I got your back Addie…. You are going to do great!

Friday, January 1, 2016

How did I get so lucky?

If you haven't already known, I decided to make a huge change to move back to New York in the middle of November. I've spent so long trying to figure out what the right decision is for Adelynn mainly and honestly I don't think I'll ever know. I hated being at a point where it was up to me to decide how her life was going to go….. was she going to grow up to be a Texas girl….was she going to be a New Yorker? Who will she grow up with…. who will be her friend? How will I know which place is better for her….would she have had a better life if she had gone down a different road? Will she hate me for making the wrong decision?


I never realized how much weighs on you as a mother….it's like all the sudden all your priorities change, but in a good way. I've been so blessed to have done all the things in life that I've wanted to do, I finished high school, went to Kilgore, became a DCC, finished college with 2 bachelor degrees and one in Nursing…. I've held 4 nursing jobs and was able to experience the job of my dreams. How did I get so lucky? All those amazing patients and coworkers that have changed my life…even if it was only in a small way…Just how did I get so lucky?

I left my dream job because living was more important than dying to do what I love. It was a lot more stressful on me than I ever anticipated but oh the memories of all those amazing moments are sure ones I'll never forget. It's very hard to be deaf nurse and hear everything you need to… especially when 2 lives are in your hands at once. I know that if I had an interpreter on the job like my first nursing job things would have been a lot easier. I remember spending the first few months wondering how I was ever going to survive being a labor and delivery nurse and I remember thinking I would do anything to have the chance. I met a Dr on the first day of being on the floor and he set me aside to discuss how this was going to work…. it wasn't that he didn't believe in me…but he was the only Doctor that I've ever worked with who legitimately cared about my success as a nurse and still to this day I always say that's what got me through.

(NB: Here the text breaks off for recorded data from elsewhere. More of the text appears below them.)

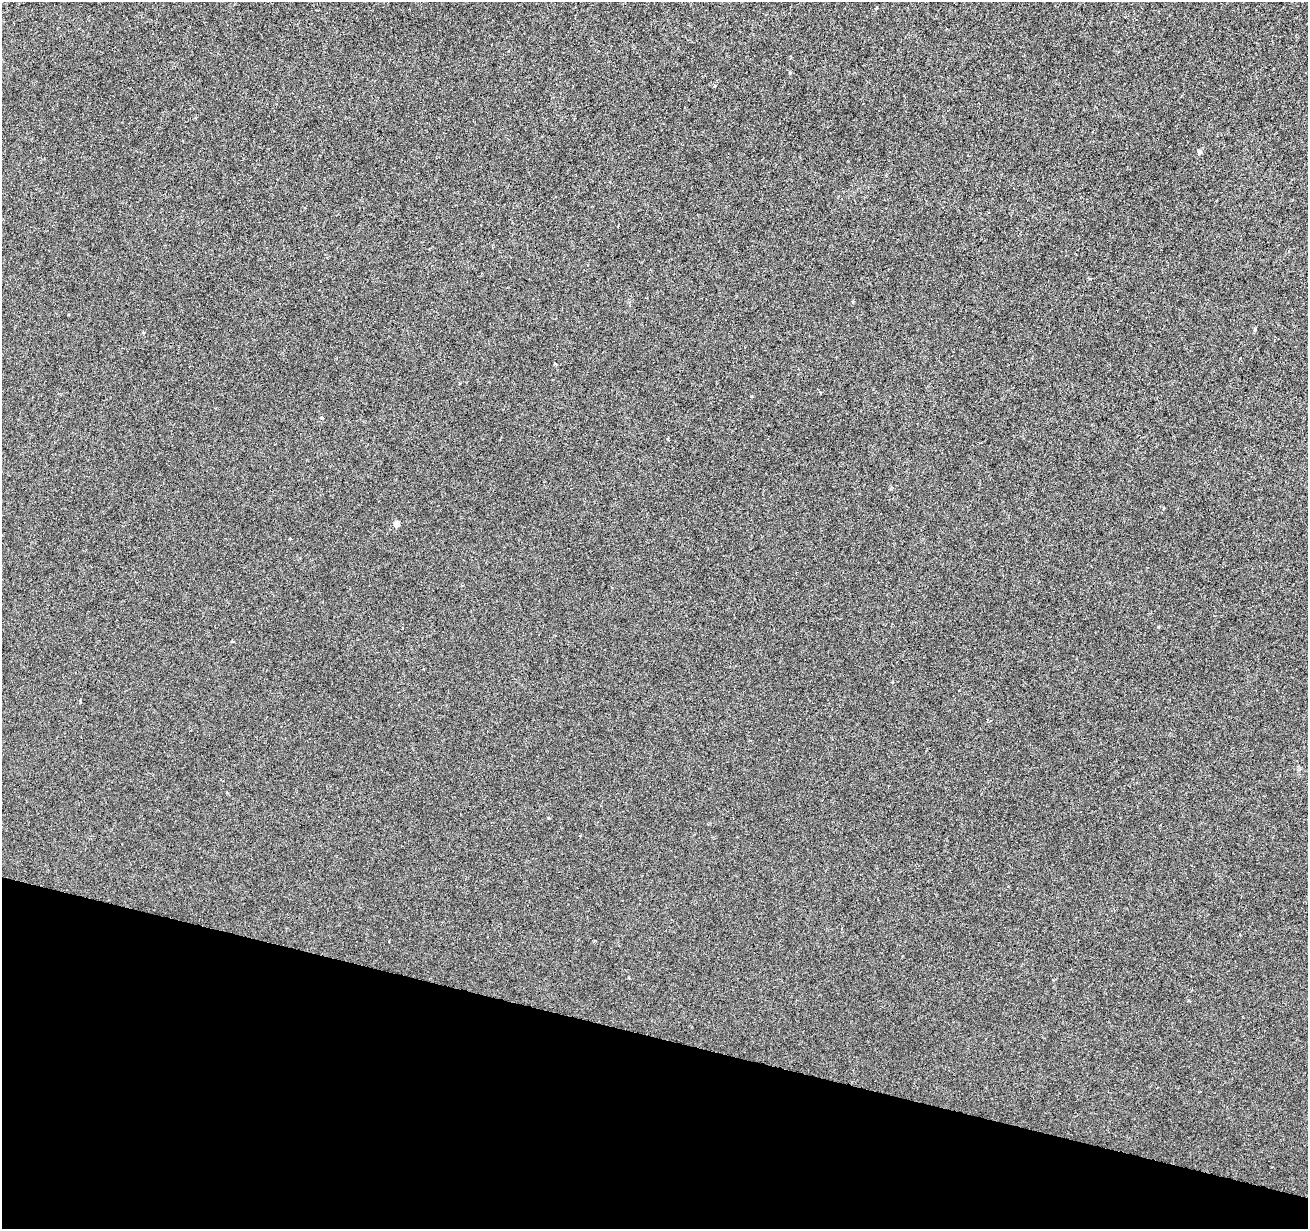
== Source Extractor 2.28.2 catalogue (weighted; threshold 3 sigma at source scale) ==
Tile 15 of 4 x 4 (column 3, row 4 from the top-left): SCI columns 2615-3920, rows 220-1446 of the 5238 x 5411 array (HDU 1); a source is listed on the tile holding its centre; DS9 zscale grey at full resolution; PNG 1310 x 1231 px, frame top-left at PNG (2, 2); no overlay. Shown black and unused: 16% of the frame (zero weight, under 3 of 6 exposures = <1% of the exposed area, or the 3 px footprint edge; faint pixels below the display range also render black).
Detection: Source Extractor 2.28.2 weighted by HDU 2 'WHT'; one run over the whole footprint, this tile lists its part. Background -2.38e-04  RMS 0.0015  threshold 0.00616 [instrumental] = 3 sigma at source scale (4.09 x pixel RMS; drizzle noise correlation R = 1.36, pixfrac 0.8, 0.0396/0.0396 arcsec/px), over >= 5 px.
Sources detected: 11; all 11 listed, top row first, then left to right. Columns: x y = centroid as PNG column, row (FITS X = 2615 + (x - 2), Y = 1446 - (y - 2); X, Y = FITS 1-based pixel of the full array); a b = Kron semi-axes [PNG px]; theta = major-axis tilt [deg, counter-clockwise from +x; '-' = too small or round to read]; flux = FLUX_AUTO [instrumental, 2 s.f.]
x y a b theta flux
790 73 4 4 - 0.11
1199 152 7 5 -65 0.26
853 301 3 3 - 0.16
1255 329 5 4 - 0.19
555 364 4 2 - 0.12
322 418 4 4 - 0.19
396 524 4 4 - 1.5
290 539 3 3 - 0.11
232 641 3 3 - 0.15
80 701 4 3 - 0.12
227 793 4 2 - 0.11
Unlisted compact peaks at least as high as the median listed source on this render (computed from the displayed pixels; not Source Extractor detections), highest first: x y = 548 818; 751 396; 1158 627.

I do miss labor and delivery but I think the stress of it all would have killed me in the end. I was able to have a last minute opportunity to be interviewed at a place when I came up for a visit in New York. My new job surely isn't as stressful and I have met so many amazing people, but it's different than working in the hospital. As of right now I'm enjoying the change in pace…but I have no idea what my future holds. All I know is that God has given me the opportunity to be a mother. One that I can work full time and support the both of us…one that would allow me to take her and pick her up from daycare and spend every weekend and holiday with her. One that would allow me to make dinner for her,  help her with her homework, put her to bed, go to her school events and watch her play sports. I know that I am giving Adelynn a better life because I get to be there. I don't really have anymore set goals for my future because I've pretty much accomplished everything I set my mind to do….. but now I get to focus on being a Mom. Not only am I going to spend this year loving Adelynn up even more than before….. I gotta work on loving me as well.

I wouldn't be where I am today without my family in Texas and my family in New York. I'm so thankful for my roommate for taking me back into her house and allowing me to give Addie a life that she needs. Even though we've got 5 dogs living in the house and it's always a zoo…. it's totally worth it.

As for my New York family…. I have never felt more at home. I get to be around my 3 sisters, 4 nieces and have an extra set of parents to keep me on my feet. Just how did I get so lucky?